Historiquement, ces structures, qui vont essaimer à partir des années 1960 avec le développement de la psychiatrie de secteur, ont été installées dans des pavillons de ville, parfois des maisons de maître. L’objectif était celui d’une déstigmatisation de la maladie mentale et d’une inclusion des patients souffrant de troubles psychiques dans la cité, se traduisant par le fait que les structures du secteur se fondent dans le paysage urbain de leur implantation.
Au fil du temps, ces implantations se sont révélées frappées d’obsolescence, à la fois par manque de fonctionnalité, par inadaptation aux flux croissants de patients à prendre en charge, aux normes (notamment en termes d’accessibilité aux personnes à mobilité réduite) et aux nouveaux standards requis (gouffres énergétiques). C’est ainsi que la modernisation des hôpitaux psychiatriques s’est attachée non seulement à l’intra hospitalier mais aussi à l’extra hospitalier.
Pascal Forcioli
(Directeur d’hôpital honoraire, ancien directeur de l’établissement public de santé mentale de Vendée)

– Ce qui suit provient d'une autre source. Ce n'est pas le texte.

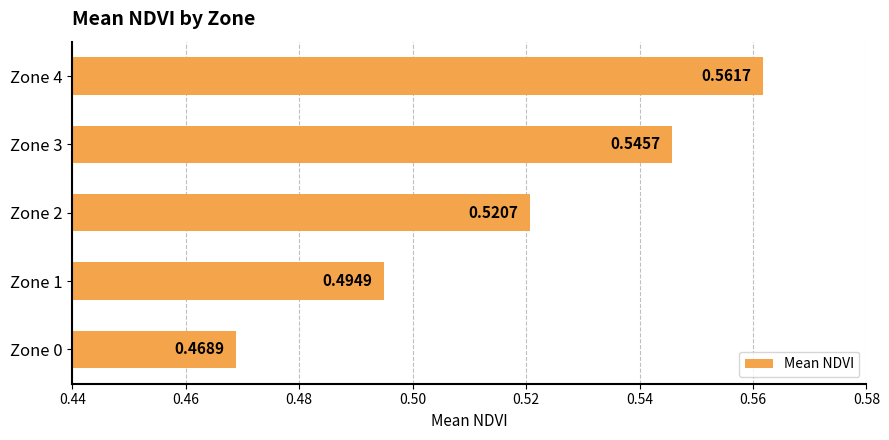

List the labels in order of value, largest first.

Zone 4, Zone 3, Zone 2, Zone 1, Zone 0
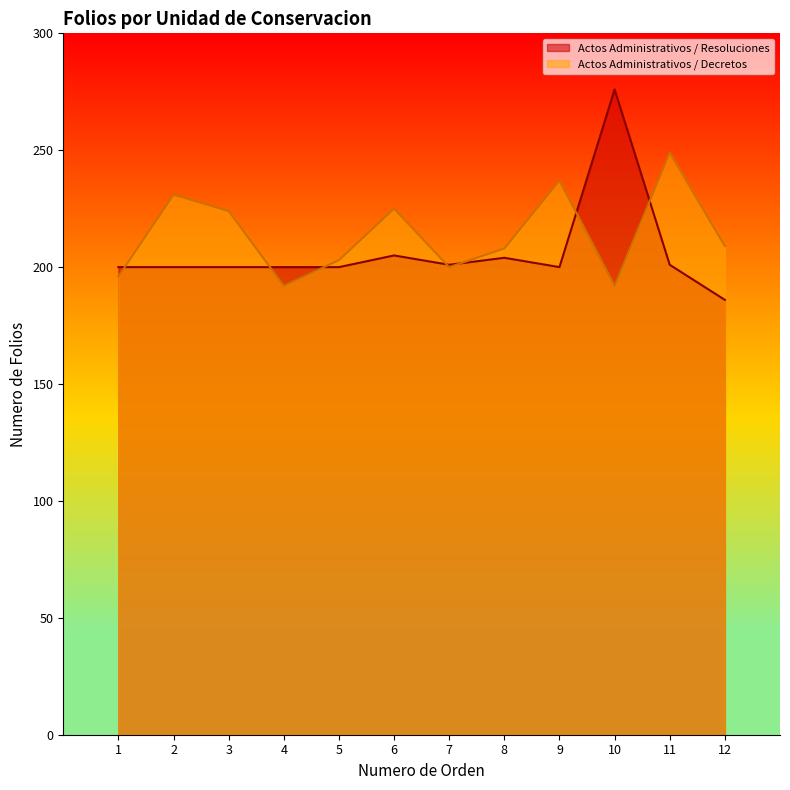

Rank the series by their maximum value, from lowest to highest.

Actos Administrativos / Decretos, Actos Administrativos / Resoluciones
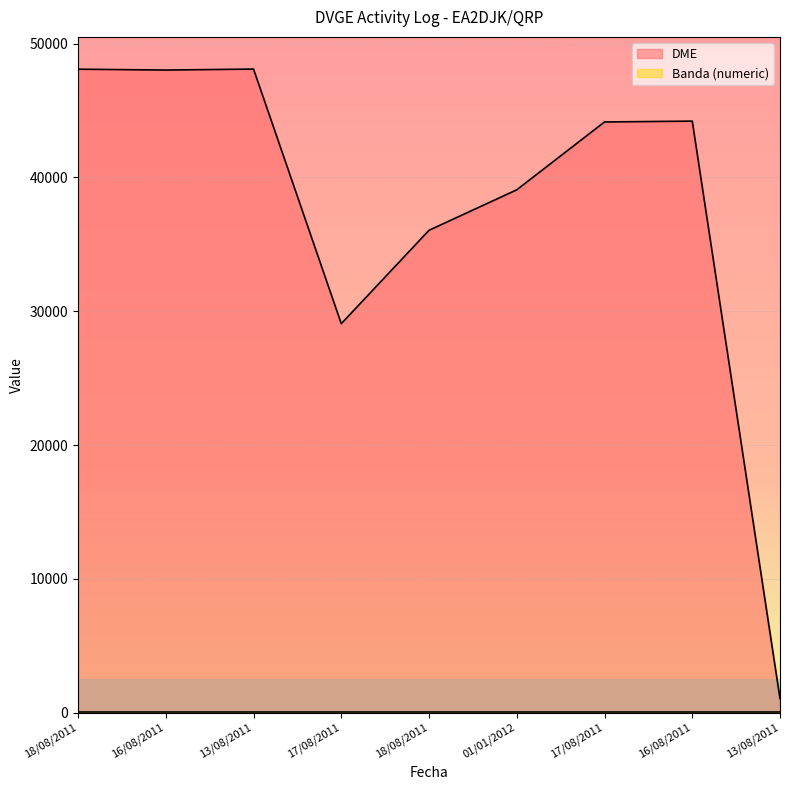

How many lines are shown in the chart?

2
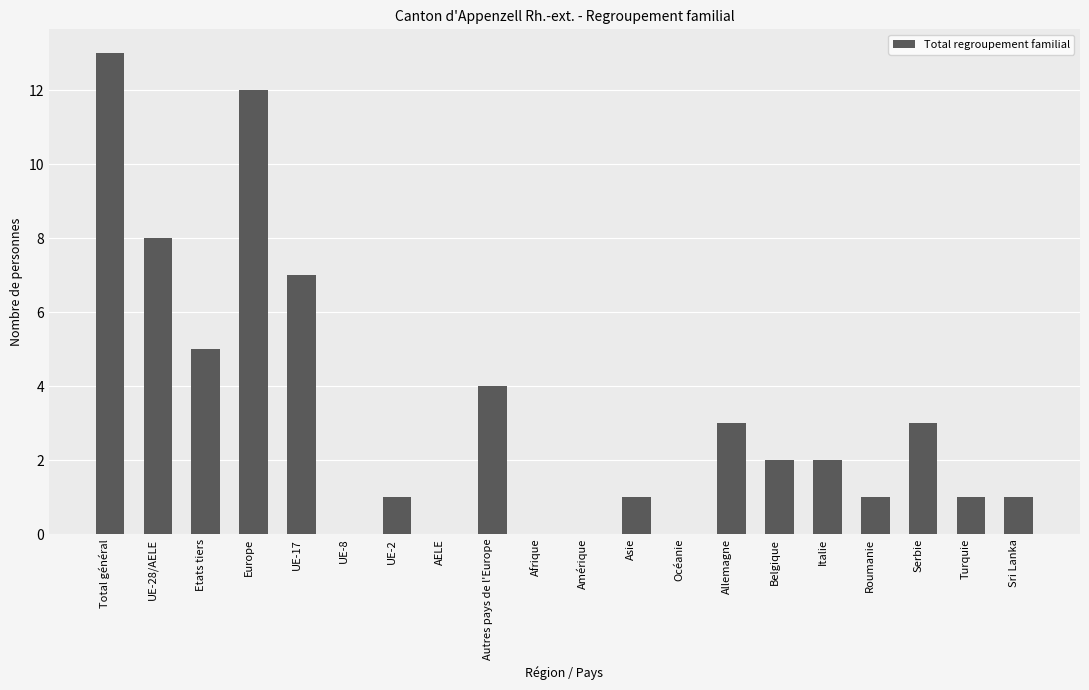

Which label corresponds to the largest value in the chart?

Total général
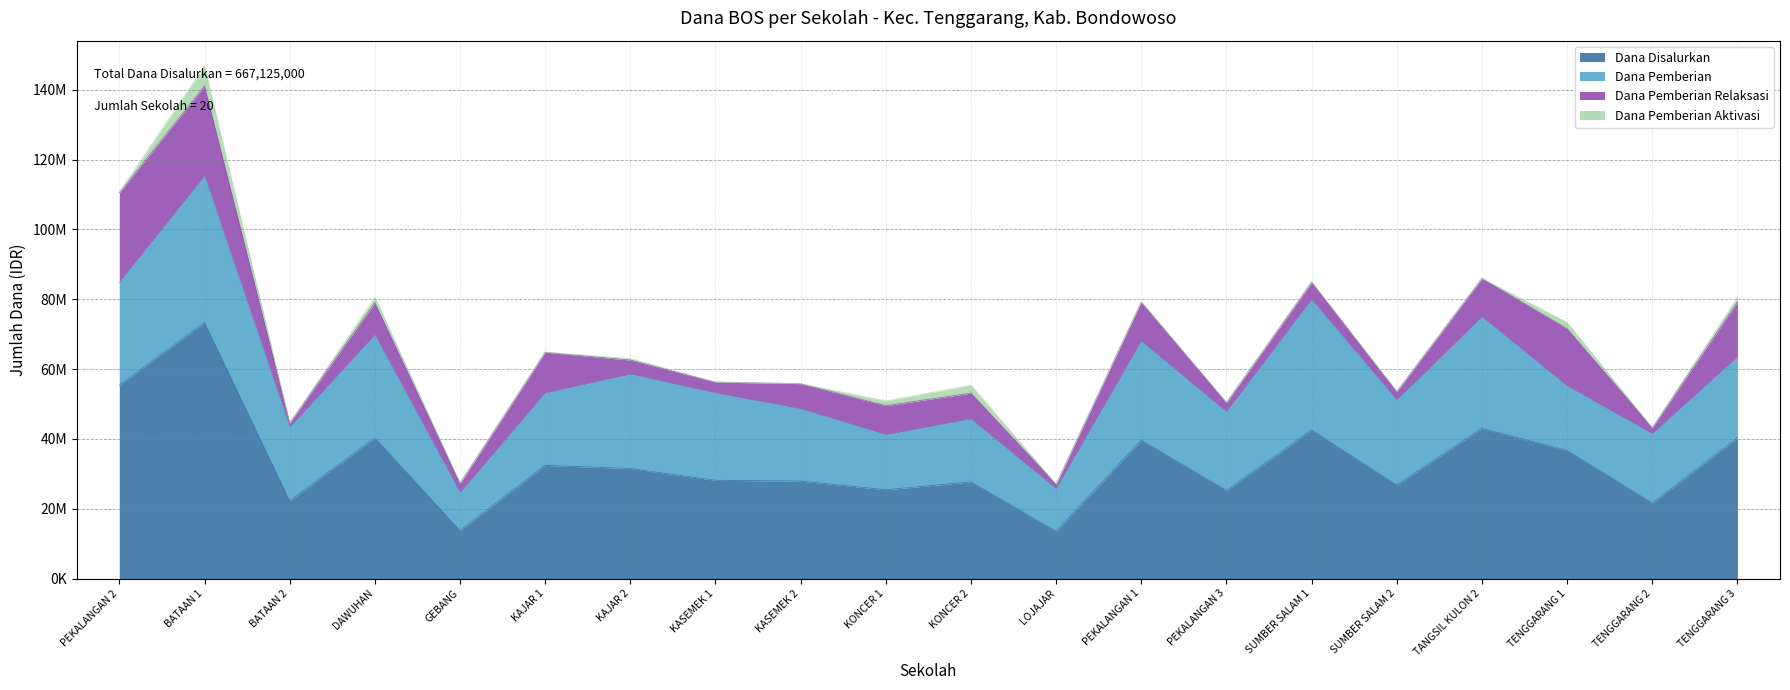

How many lines are shown in the chart?

4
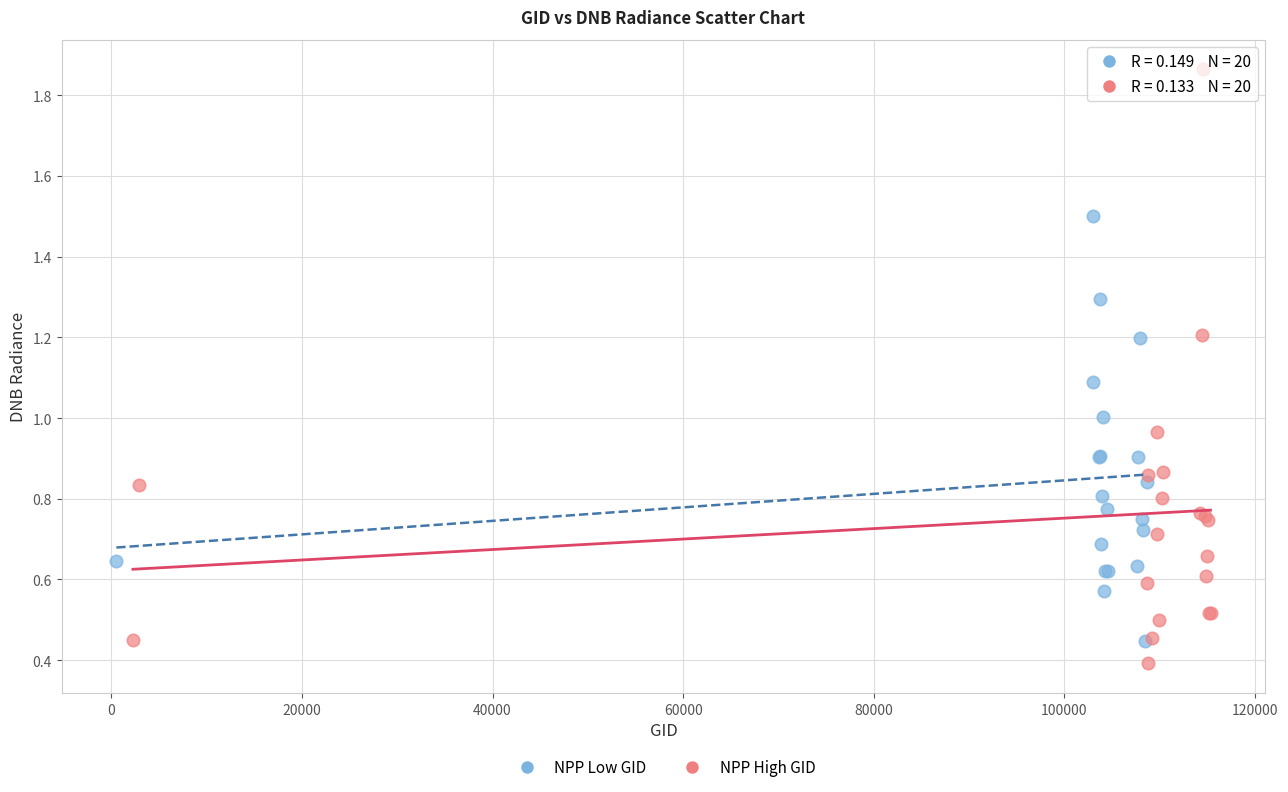

Which series contains the highest Y value?

NPP High GID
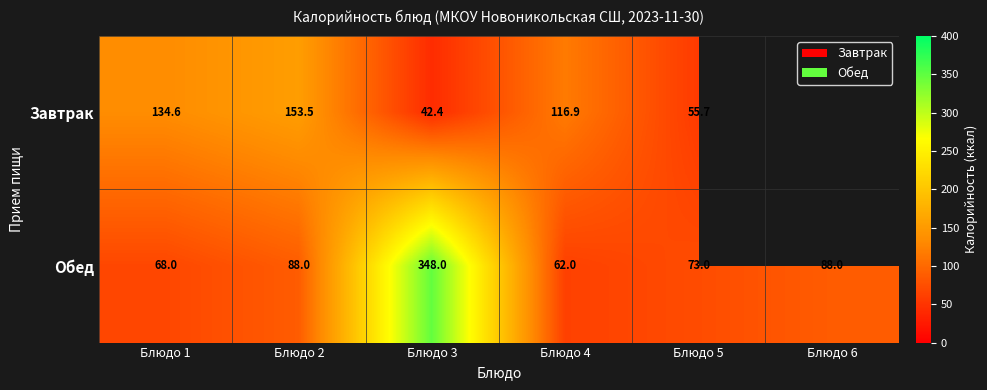

What is the sum of the Обед values at Блюдо 3 and Блюдо 5?

421.0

1) Nykobing Sj. Psykiatriske Museum.
2) L’établissement comporte 114 lits de psychiatrie, 50 lits de psychiatrie médico-légale, 30 lits de haute sécurité dans une aile distincte entièrement sécurisée intérieurement et extérieurement qui dispose de sa propre salle de sport et d’une piscine intérieure avec des jets permettant de pratiquer des activités d’hydrothérapie.
3) Artiste danoise, née en 1962, Malene Landgreen vit et travaille à Copenhague et Berlin. Elle est connue pour peindre hors cadre, directement sur les murs et les sols, en transgressant les frontières entre l’art, l’architecture et le design.
4) Née en 1970, musicologue et philosophe danoise, Ursula Andkjaer Olsen est aussi reconnue pour ses poésies et chansons, romans, œuvres scéniques (livrets d’opéra et dramatiques).
5) La loi de 1838 fondatrice de l’organisation psychiatrique en France institue la création d’un asile d’aliénés dans chaque département. La plupart des établissements créés à cette époque vont s’implanter en périphérie des villes préfectures chefs-lieux de département.